Por los que sacan la bandera de España a toda hora iba a ser una ofensa que otros sacaran la suya, aunque fuera minoritariamente. Para los otros –acostumbrados a pitar a cualquier símbolo “español”, venga a cuento o no- la presencia del rey era una ocasión de oro para exhibir tan flaco músculo y salir incluso en la BBC. Me parece que acierto si digo que los negocios y las amistades reales con la dictadura saudí han sido un pretexto para atacar a Felipe VI y que ser el monarca español –como ya se ha demostrado en las finales de Copa- es razón sobrada para organizarle el habitual recibimiento; trato legítimo, por otra parte, que encaja dentro de la libertad de expresión que cualquier democracia debe garantizar. En todo caso, conviene recordar que sin dejar de condenar el comercio de armas y el respaldo del Gobierno español a las monarquías del Golfo, hay que resaltar que los presuntos autores de los atentados de Catalunya no tenían vinculación aparente con los grupos extremistas que patrocinan Arabia o Qatar, ni usaron más armas que los cuchillos y vehículos conseguidos en negocios locales.

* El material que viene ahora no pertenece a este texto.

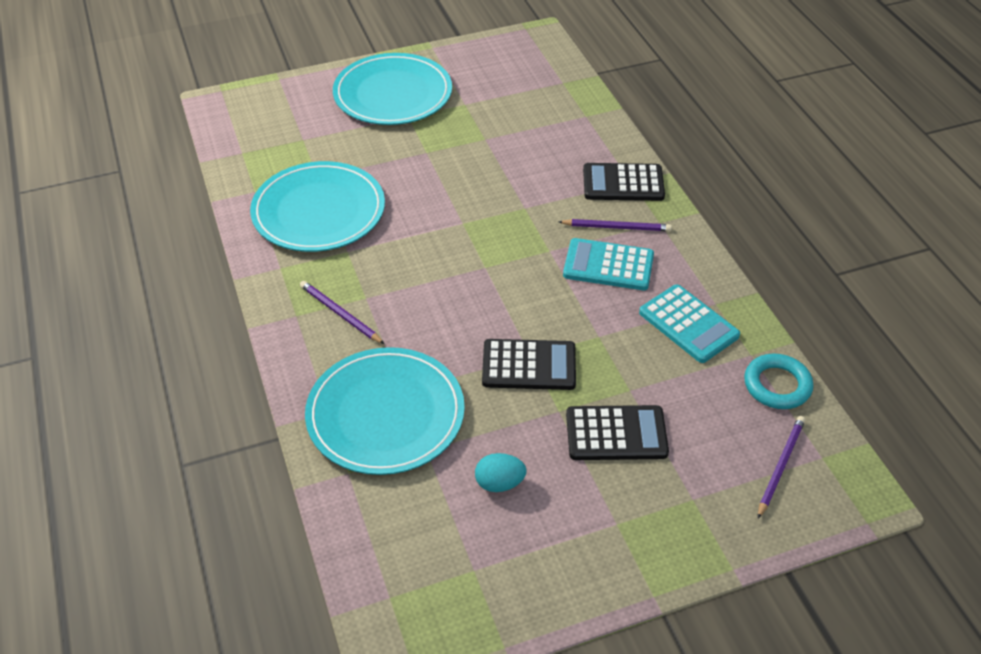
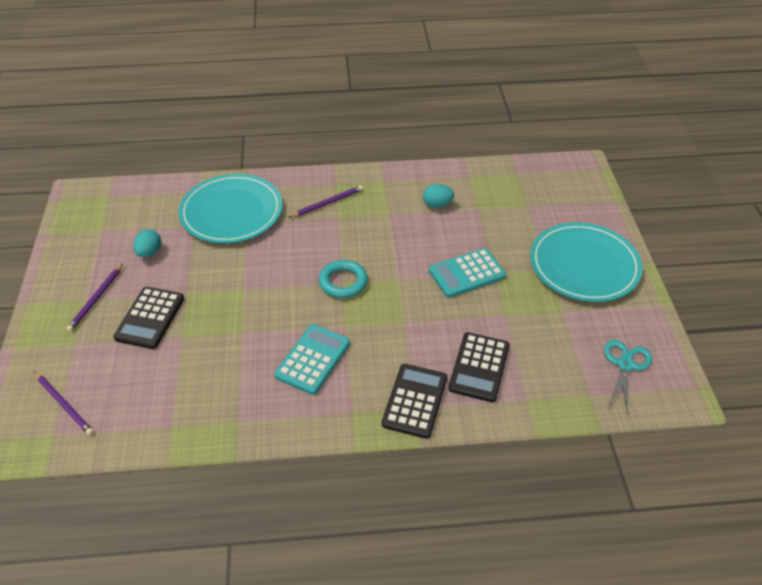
camera: 105 degrees right, 0 degrees up
(318, 211) = (437, 204): turquoise plate -> turquoise egg
(517, 65) = (625, 365): none -> turquoise scissors
(529, 365) = (234, 286): black calculator -> black calculator (479, 367)
(617, 227) = (357, 379): purple pencil -> purple pencil (96, 299)
(688, 324) = (224, 394): turquoise calculator -> turquoise calculator (467, 273)
(777, 385) = (132, 432): turquoise ring -> turquoise ring (343, 282)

A partir de aquí ya estaba claro lo que cada medio iba a sacar el día siguiente sobre algo que, en principio, era una manifestación popular de rechazo al terrorismo. Unos resaltarían los abucheos a las autoridades españolas y la imagen de algún grupo de derechas mostrando y repartiendo banderas rojigualdas y la mayoría, sobre todo los grandes periódicos de Madrid, destacarían la penosa demostración de división y el odio de un par de señoras rompiendo carteles que decían lo mismo que los suyos, pero en castellano.

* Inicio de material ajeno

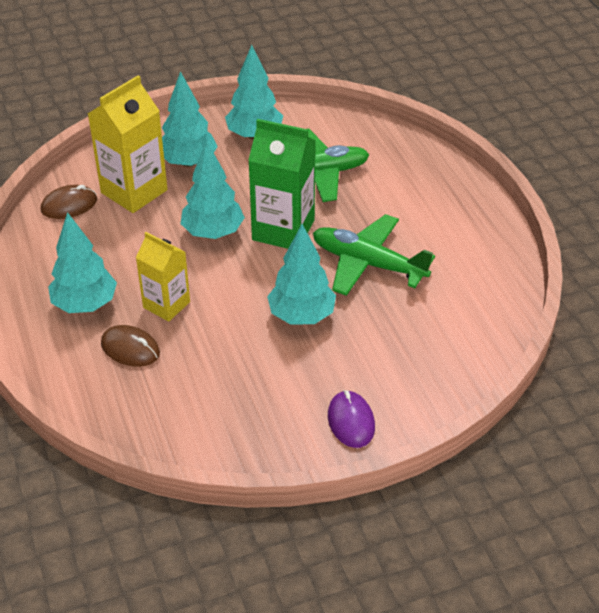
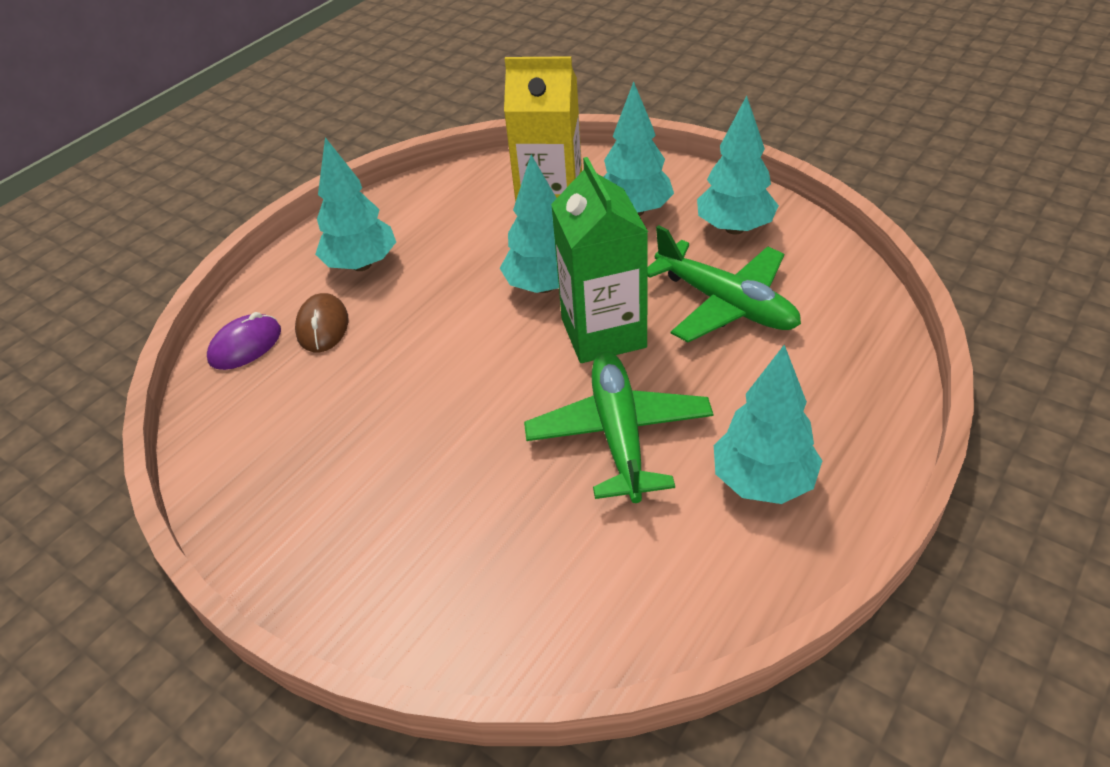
camera: 60 degrees right, 0 degrees up
(69, 205) = (489, 180): brown mouse -> none
(166, 305) = (405, 315): yellow carton -> none
(301, 316) = (475, 425): turquoise tree -> turquoise tree (763, 482)
(351, 421) = (330, 566): purple mouse -> purple mouse (245, 345)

Hay un motivo más de reflexión en todo lo sucedido. Es la fragilidad de la memoria colectiva y lo enternecedora que se pone la gente ante desgracias tan grandes y mediáticas. Sobre esa memoria tan especial nuestra, se me ocurre recordar que esos nuevos héroes, el cuerpo de Mossos d´Esquadra de la Generalitat, cuyas furgonetas aparecían el sábado cubiertas de flores y sus agentes no daban abasto a responder a tanto abrazo campechano, son el mismo cuerpo represivo sobre el que –hasta hace una semana- caían muchas dudas y críticas por su responsabilidad en montajes policiales, desahucios de familias y centros okupados, represión de huelgas y piquetes, muerte de un mantero, agresión sin reconocer a Esther Quintana y muchos otros casos.

En cuanto al sentimentalismo unánime y las lágrimas espontáneas que tanto gusta mostrar a la TV, se justifica diciendo que nos duelen mucho más las muertes de inocentes cuanto más cercanas nos resultan, por lo que sería normal que el personal llore más por las víctimas de los atentados de Madrid o Barcelona que por otros, incluso más salvajes, de Bagdad, Damasco o Kabul. Podría ser, pero esa teoría la desmiente rotundamente el silencio y tranquilidad ante las muertes diarias en nuestro cercano Mediterráneo, los 300 “abatidos” en accidentes de trabajo en lo que va de 2017 o la sangría espeluznante de mujeres asesinadas por la violencia machista.

Me enternece que alguien se desplace de Sevilla a Barcelona para depositar un ramo más en los altares de las Ramblas, pero me duele que no nos enteremos en semanas de la muerte de una vecina que vivía sola, que se abandonen ancianos en residencias, hospitales y hasta en gasolineras, que se suiciden víctimas de la crisis porque no han encontrado a nadie que le ofrezca una mano o una lágrima compartida.

Lloremos todo lo que queráis, pero tangamos el corazón y la mano abierta para el dolor que nos rodea a diario. Y, sobre todo: organicémonos, luchemos y creemos herramientas para evitar que la injusticia, la barbarie y la violencia ciega tengan sitio en nuestra sociedad.